You've had the opportunity to work on a number of different types of projects over your career: Is there any concept work you would want the chance to do professionally, but haven't yet?
I'd love to work on some mech-themed video game, or any sort of game that features chewy mechanical design.
One more mech question: What would you say are the greatest mech games of all time?
Wow, that's a tough one. It's a real smorgasbord. For the sake of interest, I'll skirt the obvious touchstones like MechWarrior 2 and the Front Mission series and list three genre favourites.
Terra Nova: Strike Force Centauri (LookingGlass Technologies 1996)
Some might argue it's not a true mech game per se, but as a hardsuit squad game, featuring all the crunchy interface kit a Heinlein or Haldemann fan could want, Terra Nova is hard to beat. Where other titles' technology is often superfluous window dressing, this was a tactile future soldier experience. Sensors, drones, deployables, squad delegation; it really did feel like you were encased within a million dollar armoured suit of military-grade electronics. In a genre where many outings don't do much with the systems being 'has big gun, shoot big bullets', Terra Nova rides that delicate line where fun meets manageable complexity.
BRAHMA Force: The Assault on Beltlogger 9 (Genki, 1996-98)
BRAHMA Force caps off Genki's trilogy of mechanised dungeon runners (quadrilogy if you count the Sega Saturn's Robotica) on the Playstation, and is arguable the recipe perfected. It's a heavy, inertial, first-person mecha driver, constrained to the corridors and antechambers of the derelict space station players are tasked to explore. What makes this one special is a sense of weight and an overenthusiastic HUD, brimming with targeting reticules, ammunition counters, elevation rules, maps, additional unit icons; a frisson of techno goodness that condenses all the things you like about Terminator Vision, or when RoboCop scans a roomful of criminals. Paired with the crunchy fidelity afforded by the PlayStation's hardware, BRAHMA Force is a beautiful forward-looking time capsule. Oh, and the starring mech was designed by none other than Makoto Kobayashi.

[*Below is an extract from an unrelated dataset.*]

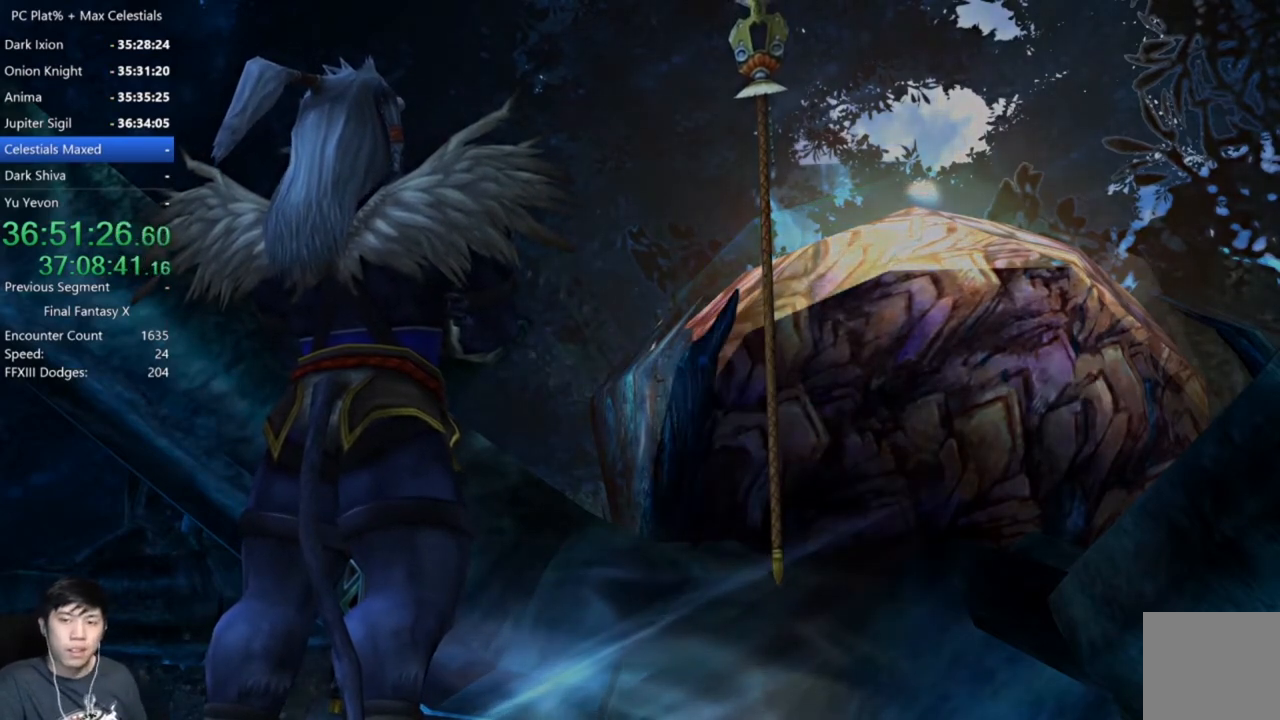
{"buttons": [], "left_stick": "center", "right_stick": "center", "events": [[100, "A", "down"], [167, "A", "up"], [300, "A", "down"], [334, "A", "up"]]}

GunGriffon II (Game Arts 1998)
When I'm playing GunGriffon, I'm 'driving' GunGriffon. Few can claim to hit that sweet spot of weight and speed like Game Arts' military mecha outings. It gets the scale just right, features the busy HUD we love, but when you're moving around on the battlefield, you feel equal parts gunship and battlesuit. Perhaps a product of its semi-arcade mission design, but everything is fluid without being weightless, and heavy without being lethargic. These concepts are nebulous, but if you know, you know. And Game Arts knows.
I could go on and on with a ballooning list of honorary mentions, but those three titles highlight what I feel is important in mech game design; nods to systems complexity, interface, and inertia.